Aptitude - Simple Interest - Discussion

I see. the key issue here is they did not say that they are substituting (total money in - "? scheme-A money in") for "? scheme-B money in".

A part that may be confusing (was for me at first) is the use of x: x being the variable and the multiplicative mechanism. the variable should be noted differently than the multiplication - capitalizing X at least or using * to denote multiplication. Let me draw this out in simple terms.

A = money put into scheme A.
Simple interest for scheme A is 14%

B = money put into scheme B.
Simple interest for scheme B is 11%

3508 is the total interest returned from scheme A and scheme B.

13900 is the total money invested into A and B.
(A + B) = 13900

Because the interest accumulates over 2 years, the interest gained is doubled. Therefore the interests in both schemes are doubled.

(A * 14 * 2)/100 +(B * 11 *2)/100 = total interest gained.
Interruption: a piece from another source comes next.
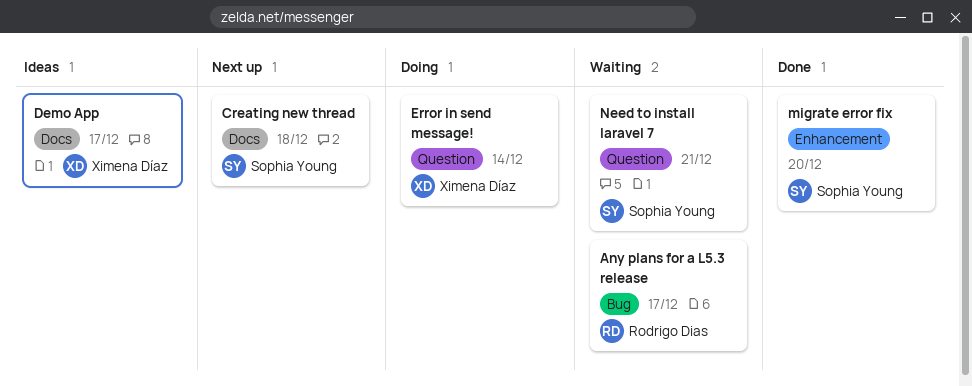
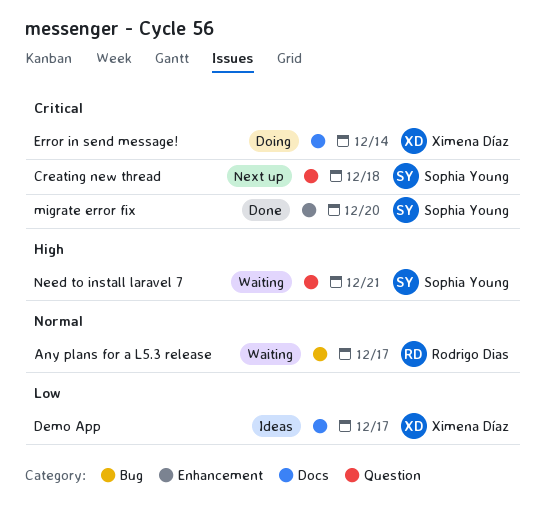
Creating new thread, label: Docs -> Question
Error in send message!, label: Question -> Docs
note the 100 in the denominator is because the 14 and 11 are percentages. To simplify things the .14 is represented as 14/100 and .11 to 11/100. The numbers workout in the end without any converting or anything.

since we cannot do anything with the 2 variables A and B, we substitute B for ("total money invested" - A). With this we can solve for just A.
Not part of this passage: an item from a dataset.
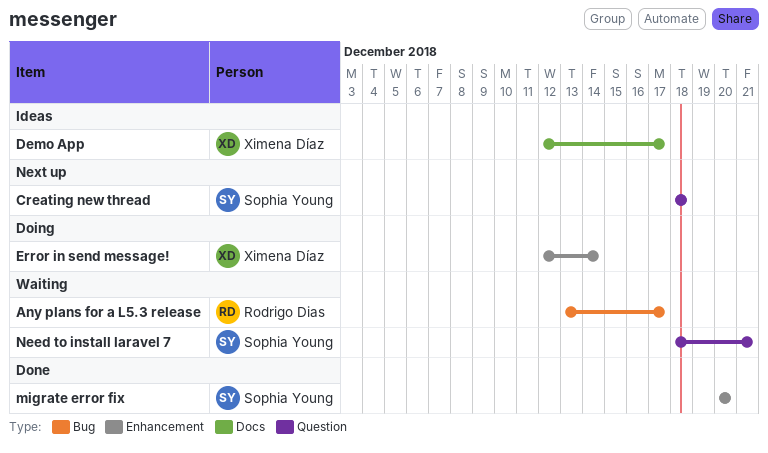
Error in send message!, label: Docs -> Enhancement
(A * 14 * 2)/100 +((13900- A)* 11 * 2)/100 = 3508

Getting rid of the common denominators yields:

(A * 14 * 2)+((13900- A) * 11 * 2) = 350800

Simplify:
(28 * A)+((13900- A) * 22) = 350800

distribute the 22 into the parenthesis

(28 * A) + (13900 *22) -(22 * A) = 350800
Simplify:
28A - 22A + (305800) = 350800

Add like terms:
6A + (305800) = 350800

6A = 350800 - 305800

A = 7500.

Since A + B = 13900:

7500 + B = 13900

B = 6400

$7500 was initially invested into Scheme A and $6400 was initially invested into Scheme B. At the interest 14% and 10%, Scheme A and Scheme B yielded $3508.

Sorry if it is too simple, i just wanted to make sure there was a little confusion as possible.

Is we use the formula ptr/100?

Let the sum invested in Scheme A be Rs. x and that in Scheme B be Rs. (13900 - x).

Then, (X*14*2/100)+{(13900-X)*11*2/100} = 3508.
28x/100 + (13900*22)-(x*22)/100 = 3508.
28x/100 + 305800-22x/100 = 3508.
28x+305800-22x/100 = 3508.

Now,
28x+305800-22x=3508*100.
28x-22x=350800-305800.
6x=45000.
x=45000/6.
x=7500.

So, sum invested in Scheme B = Rs. (13900 - 7500) = Rs. 6400.

What is Rs. Stand for?

The formula is (pnr/100).

p=inicial amount,
n=no of years,
r=rate of interest

See, it is given that both a&b together combinedly having principal amount of 13,900 for two years having si of 3508.

Now by adding both schemes si's with the total si given for two years by using formula
si = p*t*r/100.

By considering scheme b = 13,900-a,
We can find investment on b scheme.

Shortcut method tell me sir.

Its a heavy. Is there any shortcut?

Here the shortcut for this kind of problems.

P1 = ((100*I) - (P*T*R2))/(difference of R1 and R2). And then find P2 by:

P2 = P-P1.

Here,

P = 13900.
P1 = Part1;
P2 = Part2;
I = 3508;
T = 2;
R1 = 14;
R2 = 11;

Someone's tell me how did you get 3508? Please answer me.